In work that has implications for the search for life elsewhere in the galaxy, scientists analyze data from 440 stellar flares and find them to be not just common and powerful, but also more complex than previously thought
Armed with a new statistical analysis of stellar flares on hundreds of distant stars, scientists are beginning to understand the likelihood that remote “exoplanets” might sustain life in our galaxy, research at the University of Colorado Boulder suggests.
The most-intense flares, which are more complex than previously observed, could have implications for the viability of life on nearby planets.
Ward Howard, a postdoctoral researcher who led the study, and Meredith MacGregor, assistant professor of astrophysical and planetary sciences at CU Boulder, conducted the first large-scale analysis of solar-flare data collected at 20-second intervals from NASA’s TESS mission.
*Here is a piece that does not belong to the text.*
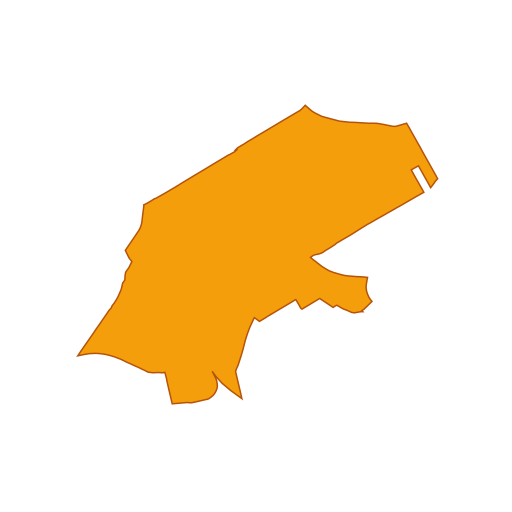 Strathfield, New South Wales, Australia (orthographic projection), rotated 230°
{"feature_id": "25037944B1137671739470", "entity_name": "Strathfield", "entity_type": "district", "adm_level": 2, "iso_a3": "AUS", "parent_name": "Australia", "parent_adm1": "New South Wales", "projection": "orthographic", "projection_center": [151.074, -33.88], "detail": "fine", "context": "isolated", "style": "filled", "palette": "amber", "viewbox_px": 512, "rotation_deg": 230, "n_neighbors": 0, "source": "geoboundaries", "source_scale": "gbopen_adm2", "svg_char_len": 5657}
<svg xmlns="http://www.w3.org/2000/svg" viewBox="0 0 512 512"><g transform="rotate(230 256 256)"><path d="M367.3,202.8L366.4,202.2L359.1,194.3L356.0,191.1L355.6,190.7L355.3,190.2L354.9,189.8L354.6,189.4L354.3,189.0L353.7,188.2L353.5,187.9L353.2,187.5L352.8,186.7L352.3,185.9L351.9,185.1L351.6,184.4L351.3,183.7L351.0,182.9L350.7,182.1L350.5,181.4L347.4,170.4L344.3,159.5L342.2,159.0L337.8,157.9L335.5,157.4L331.6,157.4L331.2,156.7L331.0,156.1L330.9,155.7L330.7,155.5L329.4,152.5L329.0,151.5L328.8,151.2L328.7,150.8L327.8,147.2L327.5,146.3L327.5,146.1L327.4,145.9L327.1,145.4L326.8,145.0L324.7,142.6L322.2,140.4L322.0,140.1L321.9,140.0L321.9,139.9L321.8,139.7L321.4,138.1L321.2,137.8L321.1,136.7L320.7,136.1L317.9,132.4L316.7,130.6L313.8,124.7L313.2,123.4L312.3,120.9L311.6,118.8L311.1,117.2L310.3,113.6L310.1,113.2L309.7,112.5L309.3,112.0L308.9,108.8L307.9,105.2L306.3,99.5L306.2,99.0L304.4,92.7L302.8,86.6L301.2,81.1L299.1,73.3L295.6,60.4L294.1,55.3L292.6,58.1L291.5,60.2L290.3,62.3L289.2,64.1L288.2,65.8L287.0,67.3L285.8,68.9L284.6,70.4L283.4,71.8L282.9,72.3L280.8,74.4L280.1,75.0L279.5,75.6L278.9,76.1L278.3,76.7L277.0,77.7L274.9,79.3L272.6,80.9L270.4,82.3L269.3,83.0L268.1,83.7L265.7,85.0L264.1,85.9L262.4,86.7L260.4,87.6L258.9,88.2L257.2,89.0L255.2,90.0L249.1,92.9L247.1,93.9L245.4,94.7L242.0,96.2L240.4,97.0L238.7,97.7L236.5,98.6L235.7,99.3L234.9,100.0L234.1,100.8L233.3,101.5L232.5,102.4L231.9,103.2L231.2,104.1L230.6,104.9L229.9,105.8L229.2,106.6L228.8,107.0L228.4,107.5L228.0,107.9L227.7,108.2L227.3,108.5L227.1,108.8L226.8,109.2L226.5,109.5L226.3,109.9L226.0,110.3L225.5,111.4L224.2,110.8L219.1,108.4L218.5,108.1L218.2,107.9L217.8,107.5L216.7,107.0L210.3,103.7L196.6,96.8L196.2,97.4L188.3,108.7L185.0,112.2L181.3,119.3L178.4,125.1L178.2,125.4L178.0,125.7L177.3,127.1L176.9,128.8L176.8,130.7L176.8,132.6L176.9,134.3L177.2,135.6L177.6,136.9L178.1,138.2L178.6,139.3L179.3,140.4L179.5,140.8L179.8,141.2L180.2,141.7L180.5,142.0L181.2,142.8L182.0,143.4L182.8,144.0L183.7,144.5L184.5,145.0L186.2,145.9L188.0,146.5L189.9,147.0L194.9,148.1L195.9,148.3L195.7,148.3L194.8,148.2L189.6,147.9L186.3,148.0L180.4,148.2L169.4,150.1L167.3,150.6L165.1,151.2L162.5,151.8L155.9,153.5L156.6,153.8L156.9,154.0L157.0,154.1L163.2,157.3L175.1,163.3L180.6,166.1L180.8,166.2L181.3,167.2L182.0,168.2L183.8,172.0L189.2,180.6L190.4,182.4L192.8,186.0L198.4,193.8L202.0,199.5L205.3,205.3L209.0,213.2L209.6,214.5L209.8,215.1L208.7,215.4L207.5,215.7L207.2,215.8L203.7,216.6L202.5,223.9L202.5,224.7L202.4,225.5L197.9,253.1L197.2,257.9L197.1,258.4L197.0,258.5L189.9,257.3L189.4,257.1L188.9,257.0L188.3,256.9L187.8,256.8L187.2,256.8L186.7,256.8L186.1,256.9L185.8,257.0L185.7,257.7L185.6,257.9L183.0,274.6L182.7,276.5L182.5,277.4L182.5,277.5L167.8,281.8L167.0,282.1L166.8,284.5L166.3,286.3L162.1,287.8L161.9,287.8L161.2,288.1L160.5,288.4L159.7,288.7L159.0,289.0L156.1,290.7L151.3,293.0L151.1,293.2L150.9,293.3L150.7,293.5L150.3,293.8L150.1,294.0L149.9,294.2L149.6,294.5L149.4,294.7L149.3,294.9L149.1,295.0L146.2,300.1L144.7,302.0L146.1,301.9L145.8,304.4L146.6,315.1L146.7,315.7L147.7,315.6L148.7,315.7L149.8,315.7L150.8,315.9L151.9,316.0L152.9,316.3L153.9,316.6L155.0,316.9L156.0,317.3L157.0,317.7L157.9,318.1L158.9,318.7L160.1,319.4L161.2,320.2L162.0,320.9L163.2,322.1L164.3,323.4L166.5,325.9L167.9,327.7L171.0,324.7L173.1,322.5L175.4,320.0L179.9,315.4L181.9,313.4L184.0,311.5L185.8,310.1L188.2,308.4L189.7,307.4L191.5,306.2L192.7,305.4L194.1,304.5L195.8,303.6L197.7,302.5L201.0,301.3L205.6,299.8L206.9,299.5L209.4,299.0L209.7,298.9L213.2,298.2L215.7,297.6L218.2,297.1L219.9,296.9L219.8,298.6L219.6,300.2L219.2,301.7L217.6,304.6L217.0,305.8L216.3,307.6L215.8,309.4L215.6,312.3L215.0,316.1L214.4,320.3L214.0,324.1L214.0,324.9L214.1,325.7L213.7,328.0L212.9,332.9L211.9,338.5L211.2,342.7L210.4,348.7L208.7,361.1L208.6,361.6L208.0,364.4L207.4,367.9L206.4,373.5L206.0,375.6L205.2,379.7L204.7,382.7L202.4,395.4L201.8,398.3L200.6,405.2L198.8,415.5L197.5,422.5L196.9,425.5L198.2,425.8L208.0,427.6L213.0,428.5L222.2,430.3L222.1,430.9L221.9,431.8L221.6,433.6L221.4,434.5L221.2,435.5L220.9,437.3L220.6,438.4L219.7,438.2L214.1,437.2L209.1,436.2L203.1,435.1L197.5,434.0L196.1,433.7L196.3,434.8L196.6,436.2L197.5,439.9L197.9,441.1L198.2,442.9L198.4,444.8L202.9,445.7L215.9,448.2L218.7,448.7L221.8,449.3L226.6,450.2L227.7,450.4L233.5,451.6L239.5,452.7L242.0,453.2L258.1,456.2L260.9,456.7L265.2,447.0L265.5,446.5L265.7,446.1L266.1,445.7L266.6,445.0L268.1,443.6L269.6,442.4L271.0,441.3L272.2,440.3L273.4,439.4L273.8,439.1L275.3,437.8L276.0,437.3L277.2,436.2L278.7,435.0L280.1,433.7L283.3,430.1L285.3,427.6L286.0,426.9L289.6,423.1L291.0,421.6L293.7,418.8L295.9,416.4L298.7,413.2L299.7,412.4L300.8,411.3L305.5,406.8L306.0,406.4L308.3,404.8L312.1,402.1L319.3,397.1L320.5,396.3L321.9,395.6L326.1,393.8L326.7,393.5L329.1,392.6L331.1,392.0L334.9,391.3L335.2,391.3L336.3,391.1L339.8,390.6L339.7,389.9L339.3,386.1L339.2,385.0L339.2,383.6L339.3,382.5L339.8,379.8L340.6,375.1L341.0,372.6L341.5,369.6L342.0,366.4L342.2,365.5L343.0,360.6L343.2,359.3L344.3,352.4L345.3,346.2L345.9,342.4L347.2,334.8L347.9,329.8L348.3,327.3L349.0,323.3L349.1,322.5L349.4,319.8L349.5,318.8L350.0,316.1L350.7,311.7L350.7,311.3L350.6,310.2L350.5,309.1L350.4,308.3L349.7,309.2L349.6,307.2L349.6,306.4L349.8,305.7L350.0,304.7L350.7,300.8L351.1,299.8L352.4,291.4L353.1,287.2L353.9,282.1L355.3,273.2L356.3,266.8L356.9,263.2L357.9,256.9L358.1,255.5L359.0,249.8L359.3,247.8L359.6,245.8L360.7,238.2L361.6,232.9L361.9,230.8L362.0,230.7L362.3,228.6L362.9,225.3L363.5,222.0L364.0,219.2L364.5,216.5L364.9,215.6L365.1,215.2L365.8,210.2L366.2,207.9L366.3,206.8L366.6,205.9L367.3,202.8Z" fill="#f59e0b" stroke="#b45309" stroke-width="1.5"/></g></svg>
Their findings are soon to be published in The Astrophysical Journal.
TESS—the Transiting Exoplanet Survey Satellite—was launched in 2018 to search for planets outside of our solar system, including those that could support life.
The satellite detects those planets when they periodically block part of the light as they pass in front of their host stars, events called “transits.” The stars in question are M dwarf stars, which compose about 70% of the stars in our galaxy. Those stars are cooler and dimmer than Earth’s sun but are prone to explosive superflares—10 to 1,000 times larger than flares from our sun.
Superflares could destroy a nearby planet’s atmosphere, particularly because exoplanets in the “habitable zone” of these stars can be 20 times closer to their stars than we are to the sun.
“The sun is very well behaved,” Howard said. “Many of these red dwarf stars can emit flares 1,000 times larger than those from the sun, and you can only imagine what that might do to a planet or to life on the surface.”
The 20-second TESS data reveal the building blocks of the flare emission and informs how much radiation reaches the planets during the brief peaks of the flares.
By analyzing data from 440 large stellar flares from TESS, scientists are starting to “pull back the curtain” on questions of which exoplanets might have atmospheres that are conducive to life, and which would be “dead rocks,” Howard said.
Additionally, the new CU Boulder analysis of the flares shows the flares to be “super complicated, MacGregor said. “They have all sorts of weird structure in the light curves, which indicates that some of them are bursting multiple times.”
“We have historically had a very simple picture of stellar activity, where one loop breaks and we have one outburst of energy, and then it slowly dies away, and then we think about the frequency of that,” she continued. “That's the model that's been fed into everything we think about stars and their impact on planets, and it’s clearly just flat-out wrong.”
Although TESS’s primary mission is to detect exoplanets, the fact that TESS stares at certain parts of the sky for a month at a time also allows the instrument to detect stellar flares and superflares, which are rare and random events.
Solar and stellar flares result from entangled magnetic fields, and they release huge bursts of radiation and charged particles.
“Our sun does this, and we can get beautiful images where you see these loops of emission protruding out of the surface of the sun, and then they break and stream out into space,” MacGregor said.
When those particles and radiation hit the Earth’s upper atmosphere, they can dissociate atmospheric molecules, causing the aurora borealis in northern latitudes and aurora australis in the southern.
“So we see beautiful lovely green lights,” MacGregor said. “What we're actually observing is the effect of our sun splitting apart molecules in our atmosphere and then the release of energy from that splitting of things like ozone and water.”
As originally deployed, TESS captured data every two minutes, a frequency sufficient to detect exoplanets but insufficient to gather detailed data on the incidence of stellar flares affecting those planets.
“It allows us to kind of have a statistical understanding of how often do certain things occur,” Howard said, adding that scientists have never before been able to determine how much radiation reaches planets during the peak of the superflares and how much complexity the flares have.
The James Webb Space Telescope, launched in December, is poised to further probe these questions, MacGregor and Howard said. In addition to seeking information about the earliest stages of the universe, it will look for atmospheres on exoplanets, aiming to determining what kind of atmospheres they have and whether they might support life.
“This field of astrobiology and exoplanet research is changing so quickly right now, that it makes it a really exciting area to work in,” MacGregor said.